You made me expand my consciousness about the fact that I have always prioritised other people’s needs instead of my own, that I have this inner need for approval and validation from my environment and that I would even go beyond my bodily comfort in order to please people.
I’m still working on all these aspects, and even though you are technically gone due to a mix of sexual therapy and pelvic physio, I still feel like I need to give some extra attention to the spiritual and psychological aspects that you wanted to give me inputs about.
Setting proper boundaries, defining my self worth, what it means to be vulnerable and to be a woman, all this has not worked itself out yet, but I’m in the middle of this beautiful process.
You have been my gateway to getting to know myself on a so much deeper level, to developing radical self-acceptance and to finally understanding in my heart that I am the most important person in my life and that I should finally act like it.
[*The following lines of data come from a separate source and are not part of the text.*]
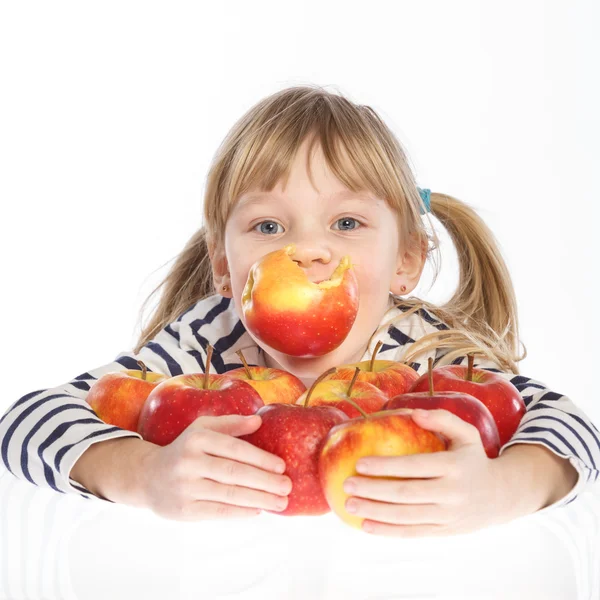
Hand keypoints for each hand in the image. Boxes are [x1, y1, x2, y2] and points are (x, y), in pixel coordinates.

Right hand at [141, 414, 291, 521]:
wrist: (148, 476)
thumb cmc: (185, 449)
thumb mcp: (202, 429)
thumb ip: (230, 424)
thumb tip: (258, 420)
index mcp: (197, 438)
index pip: (235, 449)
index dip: (260, 458)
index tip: (282, 466)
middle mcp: (189, 462)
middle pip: (234, 473)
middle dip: (265, 481)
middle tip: (287, 486)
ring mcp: (185, 487)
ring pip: (229, 494)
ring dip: (259, 499)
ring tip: (280, 503)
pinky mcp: (184, 510)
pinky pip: (218, 512)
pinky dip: (240, 512)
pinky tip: (258, 510)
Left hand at [343, 408, 503, 536]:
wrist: (501, 496)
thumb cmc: (473, 459)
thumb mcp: (466, 433)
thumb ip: (442, 419)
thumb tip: (414, 413)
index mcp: (454, 467)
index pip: (415, 466)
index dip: (386, 466)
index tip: (360, 463)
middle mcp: (451, 493)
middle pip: (406, 494)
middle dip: (373, 490)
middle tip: (347, 484)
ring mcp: (448, 516)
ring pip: (406, 517)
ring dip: (375, 512)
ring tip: (349, 504)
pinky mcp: (444, 531)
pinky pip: (413, 532)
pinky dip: (388, 531)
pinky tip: (366, 525)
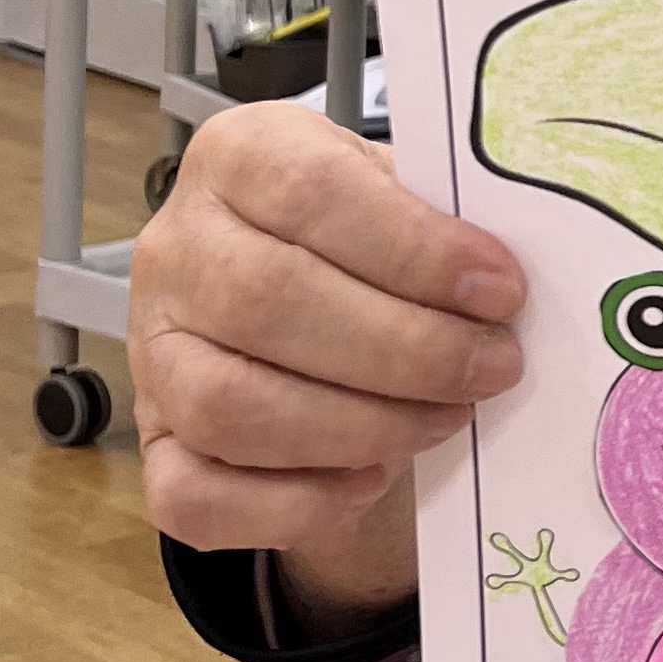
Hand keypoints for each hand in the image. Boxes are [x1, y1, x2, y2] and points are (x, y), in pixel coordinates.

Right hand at [129, 104, 523, 634]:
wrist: (304, 296)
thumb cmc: (366, 237)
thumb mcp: (404, 195)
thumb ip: (443, 221)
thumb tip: (510, 283)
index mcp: (240, 158)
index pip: (310, 193)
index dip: (413, 249)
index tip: (501, 289)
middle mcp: (177, 250)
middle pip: (267, 304)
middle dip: (404, 350)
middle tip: (494, 368)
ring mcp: (152, 354)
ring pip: (229, 407)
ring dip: (359, 427)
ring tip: (446, 417)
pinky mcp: (154, 446)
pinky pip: (196, 498)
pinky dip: (293, 504)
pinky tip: (370, 481)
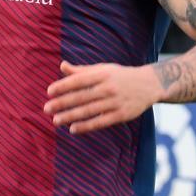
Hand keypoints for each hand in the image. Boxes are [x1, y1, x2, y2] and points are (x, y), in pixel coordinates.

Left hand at [44, 60, 160, 134]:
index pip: (79, 80)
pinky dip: (86, 126)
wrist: (149, 84)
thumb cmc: (120, 76)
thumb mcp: (103, 69)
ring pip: (88, 111)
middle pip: (81, 96)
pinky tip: (73, 129)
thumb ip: (82, 71)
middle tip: (47, 109)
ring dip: (70, 116)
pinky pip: (100, 122)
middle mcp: (108, 87)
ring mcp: (115, 102)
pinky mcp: (121, 115)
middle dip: (62, 103)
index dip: (63, 86)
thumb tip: (62, 66)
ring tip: (56, 120)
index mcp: (102, 74)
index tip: (49, 92)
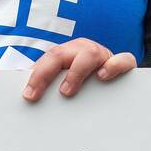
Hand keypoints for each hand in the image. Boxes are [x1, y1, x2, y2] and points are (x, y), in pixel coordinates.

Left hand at [22, 38, 136, 101]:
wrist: (111, 76)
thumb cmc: (79, 81)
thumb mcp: (60, 82)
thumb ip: (46, 87)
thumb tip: (26, 99)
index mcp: (64, 53)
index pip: (47, 59)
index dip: (37, 76)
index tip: (29, 95)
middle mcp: (81, 50)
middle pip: (60, 55)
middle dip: (46, 74)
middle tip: (36, 94)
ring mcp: (102, 55)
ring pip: (89, 54)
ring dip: (76, 72)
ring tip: (67, 91)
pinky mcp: (121, 63)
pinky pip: (123, 59)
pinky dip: (114, 65)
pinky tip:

From getting panic attacks whilst trying to put in a regular tampon to inserting a dilator size 7 without pain, I’ve come a long way in my journey. I would consider myself mostly healed, and I’m so looking forward to have the most amazing penetrative sex with a supportive future partner.
I’m super proud of me, and I’m super proud of you. We will always have a bit of a love-hate-relationship, I will probably switch from ‘thanks for the lessons’ and ‘why me?!’ another hundred or so times. But that’s okay.
I just want you to know that I am now at a point where I fully accept you as being a valuable part of me that offers me ways to grow that I could never have imagined.
Life’s not always black and white, and it’s full of paradoxes. You taught me that the greatest pain is oftentimes just your biggest blessing in a coverup, and for that I will forever be grateful.